Watch SpaceX’s Crew-9 astronaut mission arrive at the ISS today (Image Credit: Space.com)
SpaceX’s two-person Crew-9 mission will arrive at the International Space Station (ISS) today (Sept. 29), and you can watch the action live.
Crew-9’s Crew Dragon capsule, named Freedom, is scheduled to dock with the ISS today around 5:30 p.m. EDT (2130 GMT). You can watch the rendezvous live via NASA+ and the agency’s website, beginning at 3:30 p.m. EDT (1930 GMT). Space.com will carry the feed as well, if NASA makes it available.
The coverage will continue through hatch opening and the ISS crew’s welcoming remarks, which are expected around 7:15 p.m. EDT (2315 GMT) and 7:40 p.m. EDT (2340 GMT), respectively.
Crew-9 launched Saturday afternoon (Sept. 28) from Space Launch Complex-40 (SLC-40) at Florida’s Cape Canaveral Space Force Station, sending NASA astronaut Nick Hague and Russian cosmonaut Aleksandr Gorbunov into orbit.

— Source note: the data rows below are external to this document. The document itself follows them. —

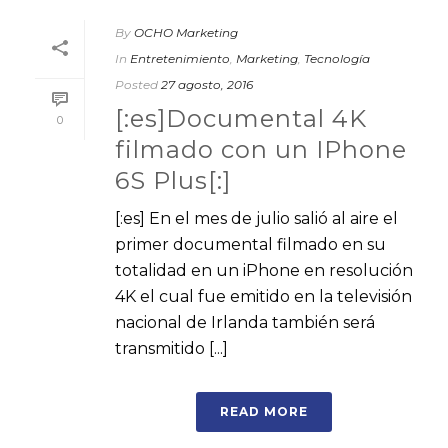
By
OCHO Marketing
In
Entretenimiento
,
Marketing
,
Tecnología
Posted
27 agosto, 2016
[:es]Documental 4K
0
filmado con un IPhone
6S Plus[:]
[:es] En el mes de julio salió al aire el
primer documental filmado en su
totalidad en un iPhone en resolución
4K el cual fue emitido en la televisión
nacional de Irlanda también será
transmitido [...]
READ MORE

Related: SpaceX Crew-9 astronaut mission: Live updates
It was the first-ever human spaceflight to lift off from SLC-40. And Hague, who’s a colonel in the U.S. Space Force, became the first active member of that relatively new military branch to reach space.

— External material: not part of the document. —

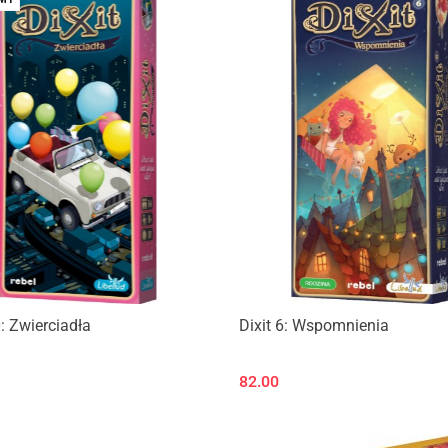
0: Zwierciadła
Dixit 6: Wspomnienia
82.00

Crew-9 is notable in another way as well. SpaceX Crew Dragon capsules usually ferry four people to the International Space Station, but NASA cut Crew-9’s astronaut manifest in half to save seats for two people already on the orbiting lab who need a ride home.

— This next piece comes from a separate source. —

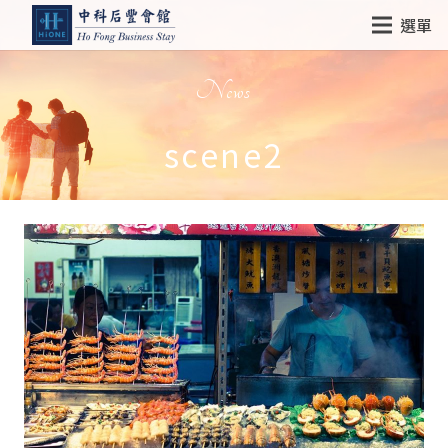
選單
News
scene2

That duo — Butch Wilmore and Suni Williams — arrived at the ISS in June on the first crewed flight of Boeing’s Starliner capsule. Their mission was supposed to last just 10 days or so, but Starliner suffered thruster problems in orbit, and NASA extended the capsule’s stay at the ISS to study the issue.
The agency eventually decided that bringing Wilmore and Williams home on Starliner was too risky. So the capsule returned to Earth uncrewed on Sept. 7, and its former crew will come home on Freedom with Hague and Gorbunov when Crew-9 ends, in February 2025.
Wilmore and Williams are two of nine astronauts who are currently living aboard the ISS. The other seven are NASA’s Michael Barratt, Matthew Dominick, Jeanette Epps and Donald Pettit, and cosmonauts Alexander Grebenkin, Aleksey Ovchinin and Ivan Wagner.
Barratt, Dominick, Epps and Grebenkin came up with SpaceX’s Crew-8 mission in March. They will head back down to Earth not long after Crew-9 arrives, if all goes according to plan.